**Work order A:**
Answer these questions using the article on Coursicle:
(i) Over the past four decades, how much has the cost of an undergraduate degree increased?
(ii) The Coursicle course database covers how many colleges in the US?
(iii) Which feature of the platform is still the only paid one?

**Excerpted passage:**

Being forced to study interplanetary cow reproduction and its influence on medieval poetry just because you got waitlisted from every class you wanted isn’t exactly ideal.
Higher education has become incredibly expensive — over the past four decades, the cost of an undergraduate degree has more than doubled. When your parents are draining hundreds of thousands of dollars to get you educated, quality is rightly assumed. However, with record-breaking applications to top US schools and the subsequent over-enrollment, more students share the same resources — inevitably sacrificing quality. Classes on topics that interest you fill up instantly, forcing you into not-so-pleasant options — like the one mentioned above. Taking the classes you want is critical to professional development, and colleges inadvertently curb that progression. Luckily, start-ups aiming to provide you the best bang for your parents' buck have risen. Coursicle, an app for tracking and scheduling classes, has been pivotal in helping students access equitable educational opportunities. I interviewed Joe Puccio, co-founder of Coursicle, to evaluate how student-centric apps have yielded better opportunities for students, prompted colleges and professors to improve, and turned their ethical purpose into tangible businesses.
Coursicle
If you haven’t heard about Coursicle, you’re either a freshman or — actually, you’re definitely a freshman. Coursicle is the last resort for college students when it comes to getting into classes. The start-up does this through active class tracking enabled by its course database from over 900 colleges in the US. Here's how the app works: if a waitlisted or closed class opens, Coursicle pushes a notification to its users who can quickly enroll for the course. I can strongly vouch for them — over just the last two semesters, I’ve gotten into 3 waitlisted/closed courses, giving me access to better professors and relevant classes. Coursicle was godsent. Besides class tracking, which is still the only paid feature of the platform, Coursicle offers scheduling tools and a chat that serves as an academic forum to provide feedback on classes and professors.

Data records
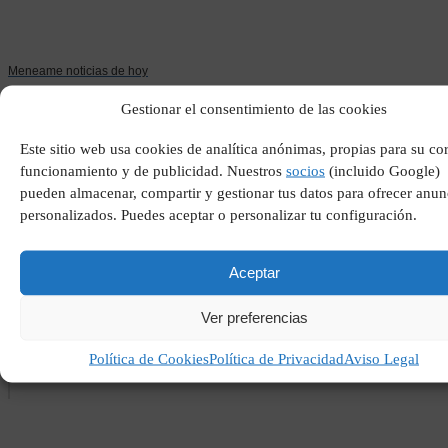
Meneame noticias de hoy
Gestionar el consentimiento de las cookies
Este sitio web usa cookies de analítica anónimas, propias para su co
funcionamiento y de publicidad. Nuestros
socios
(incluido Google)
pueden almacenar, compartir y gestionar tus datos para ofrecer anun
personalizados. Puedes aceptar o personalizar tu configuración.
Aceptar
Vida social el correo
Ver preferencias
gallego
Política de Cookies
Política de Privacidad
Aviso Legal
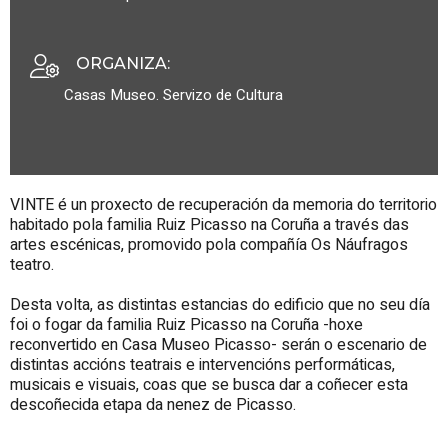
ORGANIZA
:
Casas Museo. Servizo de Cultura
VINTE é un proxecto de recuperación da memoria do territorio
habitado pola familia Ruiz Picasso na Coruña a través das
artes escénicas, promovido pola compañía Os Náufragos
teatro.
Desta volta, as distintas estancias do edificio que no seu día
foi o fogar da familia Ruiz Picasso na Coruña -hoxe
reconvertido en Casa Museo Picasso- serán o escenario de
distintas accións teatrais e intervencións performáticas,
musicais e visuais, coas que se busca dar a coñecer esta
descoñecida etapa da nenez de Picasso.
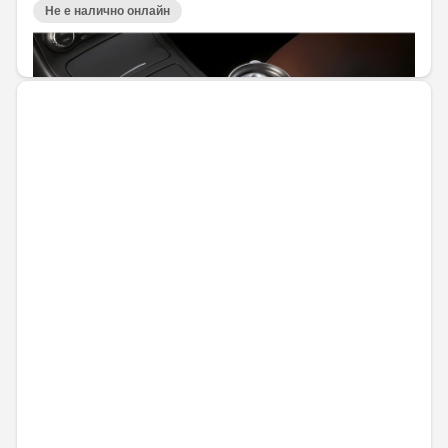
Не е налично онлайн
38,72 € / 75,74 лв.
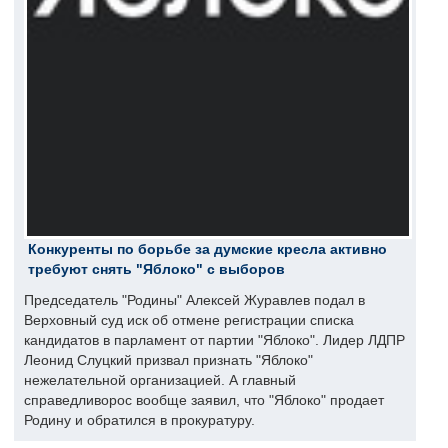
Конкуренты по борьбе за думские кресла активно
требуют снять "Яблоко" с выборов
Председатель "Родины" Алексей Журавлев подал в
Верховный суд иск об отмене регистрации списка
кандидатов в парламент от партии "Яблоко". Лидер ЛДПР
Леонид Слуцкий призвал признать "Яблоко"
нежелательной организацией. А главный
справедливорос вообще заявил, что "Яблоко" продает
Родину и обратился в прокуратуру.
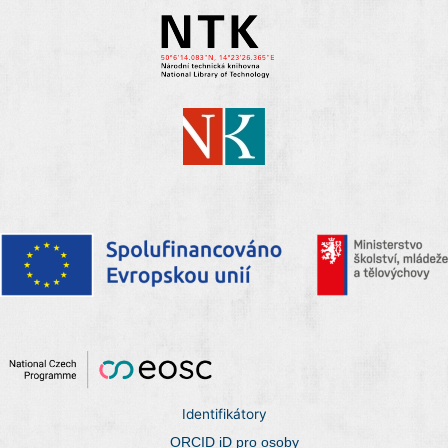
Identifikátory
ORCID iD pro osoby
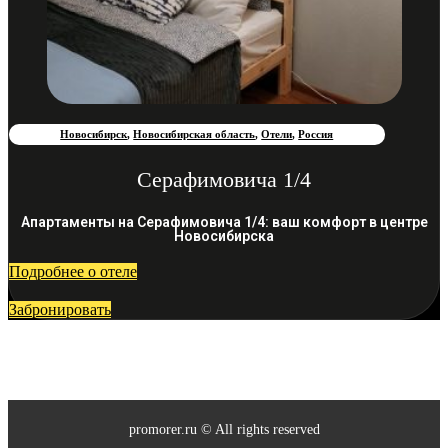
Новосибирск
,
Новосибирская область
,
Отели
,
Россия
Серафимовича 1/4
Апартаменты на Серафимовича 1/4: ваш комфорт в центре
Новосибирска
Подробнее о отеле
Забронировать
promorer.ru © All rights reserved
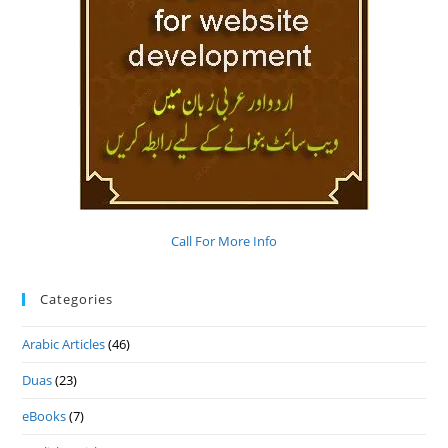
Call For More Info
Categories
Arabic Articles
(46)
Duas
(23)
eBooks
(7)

**Work order B:**
Repeat everything in the data records from the line that contains "Не е налично онлайн" down to the line that contains "ORCID iD pro osoby", including both of those lines. Leave out the pictures.

**Answer A:**
(i) It has more than doubled.
(ii) Over 900.
(iii) Class tracking.

**Answer B:**
Не е налично онлайн
38,72 € / 75,74 лв.
Конкуренты по борьбе за думские кресла активно
требуют снять "Яблоко" с выборов
Председатель "Родины" Алексей Журавлев подал в
Верховный суд иск об отмене регистрации списка
кандидатов в парламент от партии "Яблоко". Лидер ЛДПР
Леонид Слуцкий призвал признать "Яблоко"
нежелательной организацией. А главный
справедливорос вообще заявил, что "Яблоко" продает
Родину и обратился в прокуратуру.
Identifikátory
ORCID iD pro osoby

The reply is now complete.